Go back to the default dataset map by clicking on the "FSOD" link in the source bar.
Go back to the dataset main page.
Select the "dataset documentation" link. CHECK
Datasets and variables
This is the same list of variables that you saw on the outline page. There is a link to each variable, as well as the abbreviated name of the variable in the dataset, and its grids (in brackets). You may notice that in this list the grids are time and WBAN instead of time and station as on the outline page. WBAN and station are synonymous- WBAN are the ids for stations. (Note: IWMO is another type of station ID and you may therefore see it in the station grid descriptions of other datasets.)
You may chose a variable from this list, but it is often easier to select the station(s) or region first. Right now, let's just look to see what information is available when we select a variable.
Select the pressure variable.
This is the typical information given for each variable. You are given the specific information about the grids as well as how the data are scaled, how missing values are replaced, and the units of the data.
You can think of grids as the ways in which the data are dependent. In this example, the data vary with each station as well as with time. The information after each grid indicates the units and range of the grid.

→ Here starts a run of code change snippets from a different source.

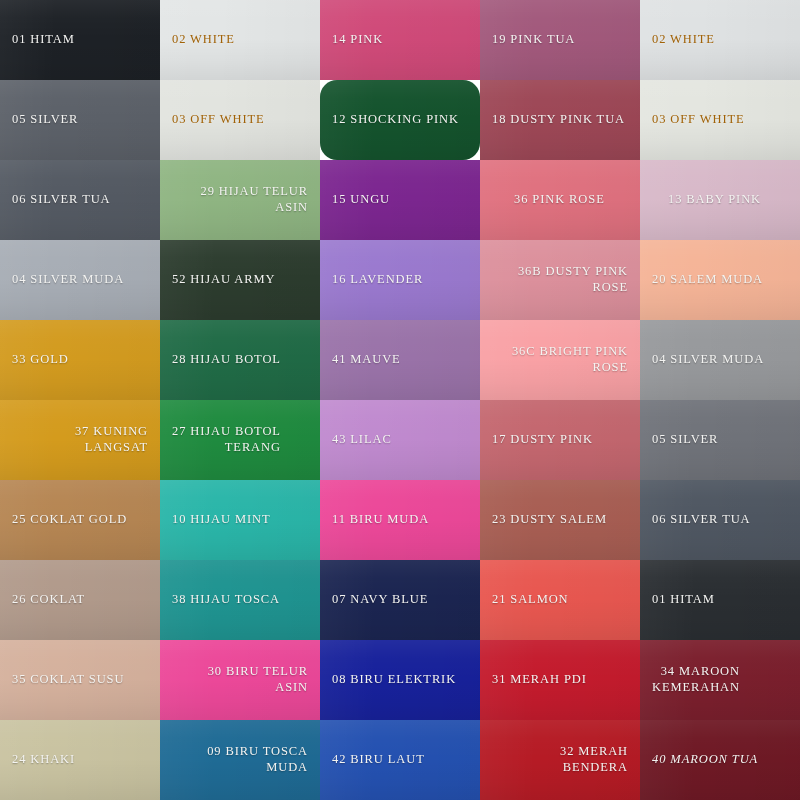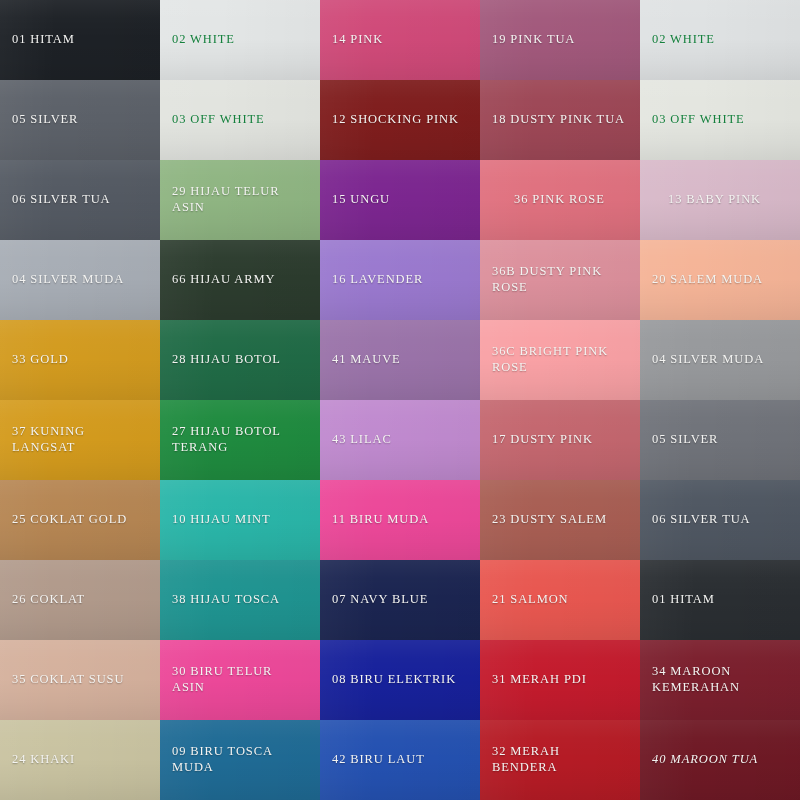--- a/index.html
+++ b/index.html
@@ -57,6 +57,7 @@
   .swatch.light-text .swatch-label {
     color: #f4f4f2;
     text-shadow: 0 1px 1.5px rgba(0,0,0,0.30);
+    text-align: right;
   }
   .swatch.dark-text .swatch-label {
     color: #15803d;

For example, the time grid has units of julian days and has data from 1 Jan 1869 through 31 Dec 1999, which creates 47846 different time grid points. (Note: month is another common temporal grid unit.)
Grids vary from dataset to dataset, but there is a fundamental difference between those for station data and those for gridded data.
NCEP CPC GLOBAL daily* here.
This is a gridded dataset and, accordingly, it has latitude and longitude grids instead of a station grid. You can see this in the grid brackets with the Daily OLR variable as well as in the information below the Grids heading. The description of the latitude and longitude grid gives the spatial resolution of the data as well as the spatial range and number of grid points in each direction.